Dua puisi
Sabtu lalu saya menghadiri workshop puisi FLP Jepang di Komaba. Saya tak pernah mencoba menulis puisi dan jarang sekali membaca puisi. Ada anggapan tak teruji bahwa puisi sulit dinikmati dan sulit untuk ditulis. Saya bukan pengapresiasi puisi yang baik.
Ketika ada sesi untuk berlatih kemarin, saya tidak mengambil kesempatan untuk mencoba menulis puisi, selain karena saya disibukkan dengan tangis Rasyad, juga karena ide yang tak kunjung ditangkap.
Saya merasa punya utang pada diri sendiri untuk mencipta puisi setelah repot-repot ikutan workshop itu.
Lewat tengah malam keesokan harinya, setelah Rasyad kembali tertidur sehabis diganti popoknya, saya tiba-tiba mendapat ide untuk menulis sebuah puisi, dan langsung saya catat saat itu juga.

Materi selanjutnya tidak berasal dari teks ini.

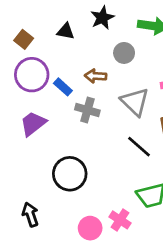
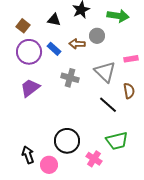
brown arrow: (96, 76) -> (77, 44), moved
blue rectangle: (63, 87) -> (54, 49), moved
black circle: (70, 174) -> (67, 141), moved
pink circle: (90, 228) -> (49, 165), moved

Inilah hasilnya, puisi saya yang pertama setelah bertahun-tahun:
Menyambut musim semi
Musim yang menggigilkan ini tampaknya akan segera berganti
Ketika kubuka jendela pagi, udara yang kuhirup dalam-dalam
membawakan harum bunga-bunga dan tanah basah
Tunas tulip telah lama merekah,
daun-daun tebalnya sepuluh sentimeter di atas tanah
Isi lemari harus dikemasi lagi,
baju-baju tebal itu sudah boleh menepi
selimut-selimut berat dilipat dan disimpan
di sudut yang jauh
hingga musim ini datang kembali.
Sebentar lagi pohon kaki di halaman tetangga akan lebat berdaun,
hijau muda daun-daun barunya akan menyegarkan mata
Bersiaplah dengan kamera
karena musim yang akan tiba ini cantik tiada tara.
***
Bayiku
Memandang wajahmu, aku berangan-angan tentang suatu hari
ketika kau telah dewasa, sibuk mencari tempatmu di dunia,
menjelma seorang pemuda yang selalu memanggilku bunda.

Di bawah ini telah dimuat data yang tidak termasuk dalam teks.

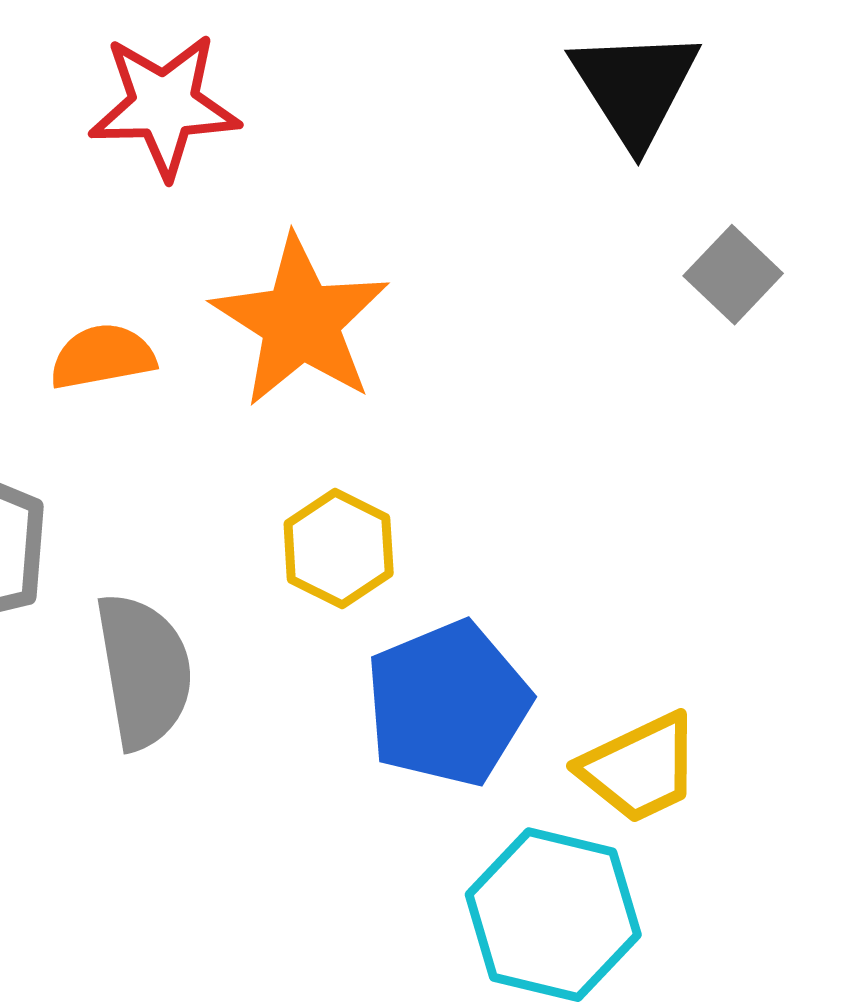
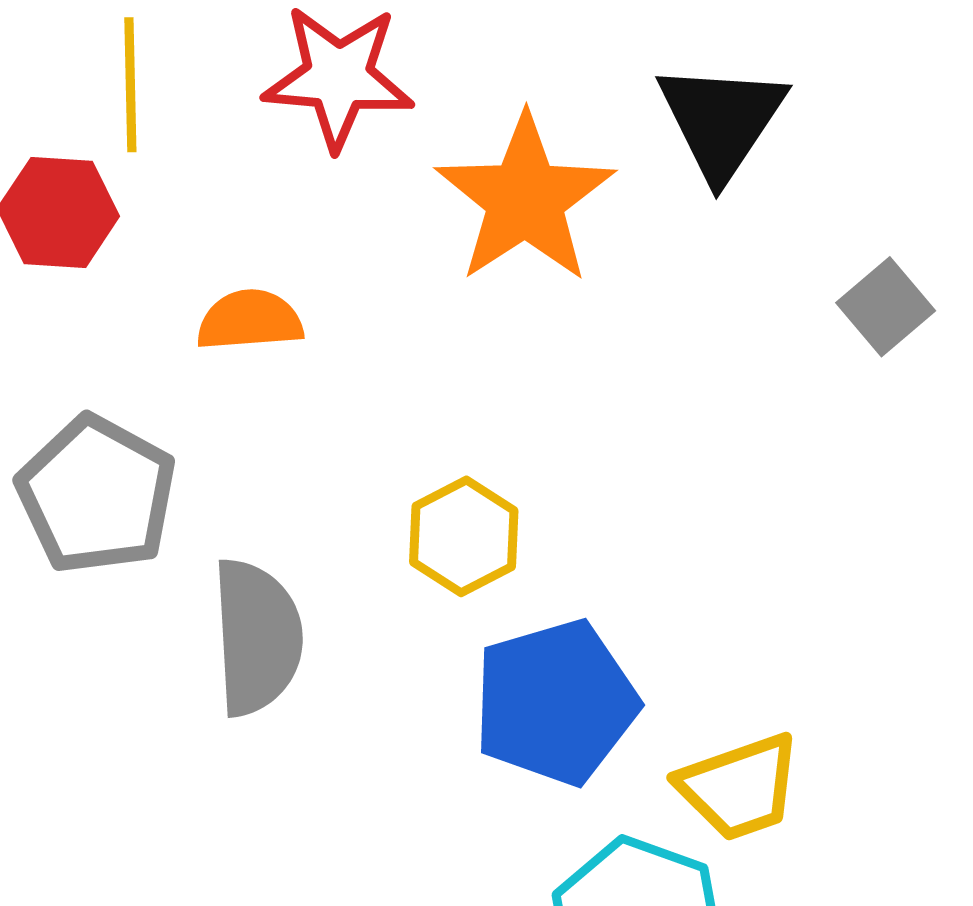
black triangle: (635, 87) -> (721, 120), moved
orange star: (301, 322) -> (525, 199), moved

Di manakah engkau saat itu,
dekatkah sehingga untuk bicara setiap hari
kita hanya perlu mengetik daun pintu,
jauhkah sehingga untuk mendengar suaramu
aku perlu menekan beberapa tombol angka
Memandang wajah teduhmu, aku yakin
Tuhan tidak akan pernah bosan mengirim lagi seorang manusia baru
untuk pelipur bagi dunia yang kian penuh nestapa
Mengingat kerinduanku nanti,
aku ingin membenamkan wajahku dalam-dalam di lekuk lehermu kini.